▸ **EXCERPT**:
========================================================================

People like the Montana man never achieved what others with their education and background did in the previous generation.  Others who were able to carefully assemble some financial support and as close to an independent life as most people get--i.e. a home and some savings--were wiped out by the Great Recession.  And while the millionaires and billionaires made their money back, most others did not.  Their lives are harder and more painful.

More and more Americans of retirement age don't have the means to retire.  Contrary to almost universal belief, social security is often not adequate to stave off poverty, especially for people who never earned much in a given year.  Medicare--whether "Medicare for all" or as currently constituted-- is not free medical care, but comes with monthly premiums and high deductibles, as much or more than private plans in recent years.  So older people work as long as they can, regardless of pain, and live with pain when they can't afford medical care except when they can't avoid it any longer.

So again it's not surprising--however shocking--that whereas a man in the top half of income in the early 1970s could expect to live about a year longer than a man in the bottom half, the difference is now 14 years.  (And this is one category where men and women are about equal, for those born in 1950 and after.)

When people are in pain of all kinds, when the pain is relentless, their remaining energy can turn to desperation and anger.  They lash out, without much regard for accuracy.  Anyone with more power seems like an appropriate target.  And many are really victimized by government bureaucracy, and increasingly by corporate indifference, hiding behind "customer service" that can't be contacted, leading only to endless waiting and scripted response by badly paid workers across several oceans with whom communication is frustrating if not impossible.

========================================================================

▸ **SUPPLIED ENTRIES**:
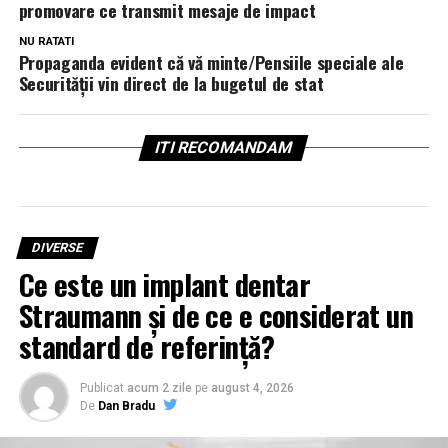
promovare ce transmit mesaje de impact
NU RATATI
Propaganda evident că vă minte/Pensiile speciale ale
Securității vin direct de la bugetul de stat
ITI RECOMANDAM
DIVERSE
Ce este un implant dentar
Straumann și de ce e considerat un
standard de referință?
Publicat
acum 2 zile
pe
august 4, 2026
De
Dan Bradu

========================================================================

▸ **AIM OF THE EXERCISE**: Can you carry on the piece about the pain and economic hardship of older Americans, starting right after its final sentence? You can set the material aside; it plays no part here.

▸ **REPLY**:
For their general plight they may blame other groups, especially when they come to believe the easy answers of false information (that black people don't work and are supported by government in lavish style, or Obama gives them cushy jobs etc. or even that Mexicans are taking their jobs.) Such misery loves company, and the illusion of power, fueling another increase in the number of hate groups, including armed hate groups.

 Even anarchy seems just if you are in constant pain.  Why not?  How much worse can it get?  Maybe if others feel some pain, they might understand.  Politics as justice easily becomes politics as vengeance, most often against those who aren't the cause.

Pain and powerlessness fuel the need for guns.  (Somebody wasn't really wrong years ago when he talked about people clinging to their guns and their religion.)  So the symbol of this insecurity kills the people with guns, as well as their children and total strangers who are trying to help them.

There is all kind of pain in this society, and it isn't reserved for white men without a college education.  The affluent society, the pressure to conform to materialist goals and career tracks, must still alienate some young people.  Women who must deal with gender discrimination and sexual predators.  And people of color confronting the realities of racism and white supremacy, as so surprisingly and well described by Hillary Clinton recently in Harlem.

Only distance can provide a sense of irony about white male privilege to white men who have never felt many of its benefits.  Race doesn't trump class, nor does class trump race.  The combination these days just gives us Trump.

There are lots of reasons for the rise of psychotic politics in our time, including geographical and cultural pockets of mutually reinforcing darkness.   Perhaps the climate crisis, as nuclear bombs in my generation, is an underlying cause of fear and despair that cannot be named, it's just too big.  But there's one everyday contributing cause.  Pain.  Because pain drives people crazy.